Re: A "mov" instruction can produce a Divide-by-zero Error?
Posted: Sat Jan 11, 2014 6:11 am
by bluemoon
Are you sure that regs has the correct value? I suggest you do break point debugging.
windows8 wrote:
Addresses which >= 512GB are kernel page tables,I set them to global pages.
They are never changed even if my os enter user mode.
TLB is a limited resource, global flag is only a hint for the chip and does not mean it never get flushed away.
Re: A "mov" instruction can produce a Divide-by-zero Error?
Posted: Wed Jan 15, 2014 3:30 am
by windows8
bluemoon wrote:
Are you sure that regs has the correct value? I suggest you do break point debugging.
If the 'regs' saved the wrong value,nothing will be true.
The whole exception handler depends the 'regs'.
I want to do break point debugging,too!
But I know Bochs can debug asm code,qemu + gdb can debug C code.
Both of them never produces this exception.Only Virtual Box produces this exception.
I don't know how to do break point debugging in VirtualBox......
Thanks!
Re: A "mov" instruction can produce a Divide-by-zero Error?

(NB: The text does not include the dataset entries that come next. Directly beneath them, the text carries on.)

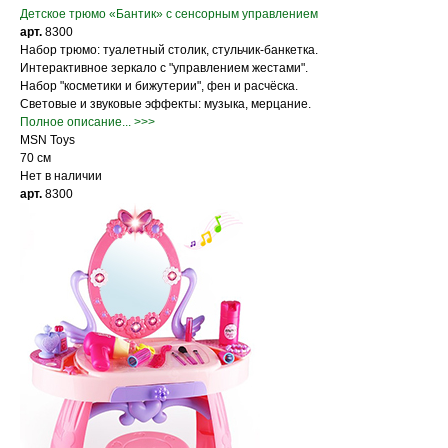
Детское трюмо «Бантик» с сенсорным управлением
арт.
8300
Набор трюмо: туалетный столик, стульчик-банкетка.
Интерактивное зеркало с "управлением жестами".
Набор "косметики и бижутерии", фен и расчёска.
Световые и звуковые эффекты: музыка, мерцание.
Полное описание... >>>
MSN Toys
70 см
Нет в наличии
арт.
8300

Posted: Wed Jan 15, 2014 4:35 am
by Brendan
Hi,
windows8 wrote:I want to do break point debugging,too!
But I know Bochs can debug asm code,qemu + gdb can debug C code.
Both of them never produces this exception.Only Virtual Box produces this exception.

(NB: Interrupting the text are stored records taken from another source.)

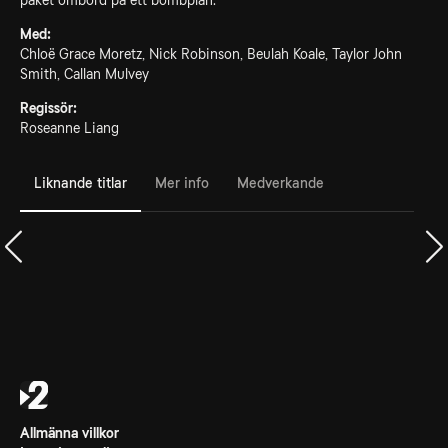
paket ombord på ett bombplan.
Med:
Chloë Grace Moretz, Nick Robinson, Beulah Koale, Taylor John
Smith, Callan Mulvey
Regissör:
Roseanne Liang
Liknande titlar
Mer info
Medverkande
Allmänna villkor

I don't know how to do break point debugging in VirtualBox......
VirtualBox does have a built-in debugger (sort of like the one in Bochs, but less good). Sadly, it's also a very poorly documented feature - the only information I've found is
in this part of the virtualBox manual.
Cheers,
Brendan
Re: A "mov" instruction can produce a Divide-by-zero Error?
Posted: Wed Jan 15, 2014 6:38 am
by Combuster
Both of them never produces this exception.Only Virtual Box produces this exception.
That symptom would be typical for a case of uninitialized memory.